Au nord, où la cuisine a subi la forte influence chinoise, on préfère les mélanges de viande plus gras, auxquels on peut ajouter du crabe ou des crevettes. Au centre, on a tendance à privilégier la cuisine plus piquante; on aime ajouter un peu de sauce au piment pour relever les rouleaux.

Autrement, pour rouler, la méthode est toujours la même: on étend un peu de tout - viande, herbes et vermicelles - sur la feuille moite. Ensuite, on replie une moitié de feuille sur les ingrédients, puis on replie chaque côté de manière à former un petit paquet et - là ça se complique toujours un peu, prévient Mme Nguyen - on roule très près des ingrédients et surtout très serré.

Le truc est de ne pas percer la feuille. Avec un peu de patience et d'entraînement, on arrive à faire de beaux billots bien droits et bien serrés.

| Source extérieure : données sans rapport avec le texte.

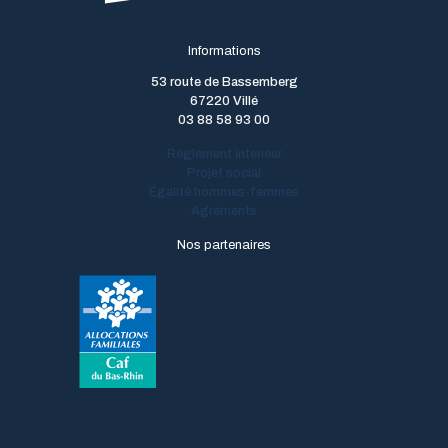
Informations
53 route de Bassemberg
67220 Villé
03 88 58 93 00
Règlement intérieur
Projet social
Égalité hommes-femmes
Agréments
Nos partenaires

Ensuite, après ces activités qui demandent un peu de doigté et qui creusent l'appétit, on déguste environ quatre rouleaux par personne pour un appétit moyen.

Lilly Nguyen en bref

Née

À Saïgon. Elle est arrivée au Québec à l'âge de 4 ans. Elle a étudié à l'UQAM en gestion internationale.

Particularité

Elle a été l'attachée de presse de la ministre québécoise des Relations internationales, Monique Gagnon-Tremblay. La première personne d'origine asiatique à avoir occupé un tel poste dans le gouvernement québécois.

Son livre de chevet

La trilogie de Peter Mayle (Une année en Provence, Le bonheur en Provence et Toujours Provence). «Depuis des années, je passe mes vacances d'été en Provence. Ces livres me mettent dans l'ambiance à longueur d'année.»

Son resto vietnamien préféré à Montréal

Harmonie d'Asie, 65, rue Duluth Est

«Un resto "apportez votre vin" avec une cuisine rassurante, un accueil rarissime. Le secret le mieux gardé en ville.»

Autre préféré: La Montée de lait, 371, rue Villeneuve Est. «Une valeur sûre.»

Ses lieux de shopping préférés

L'épicerie Kim Phat, rue Jarry; Milano, boulevard Saint-Laurent, et Adonis, rue Sauvé. «Et ma découverte de l'année, la boutique Wilfrid&Adrienne, au 4933, rue Sherbrooke Ouest. Pour leur collection de livres de recettes et les accessoires de cuisine.»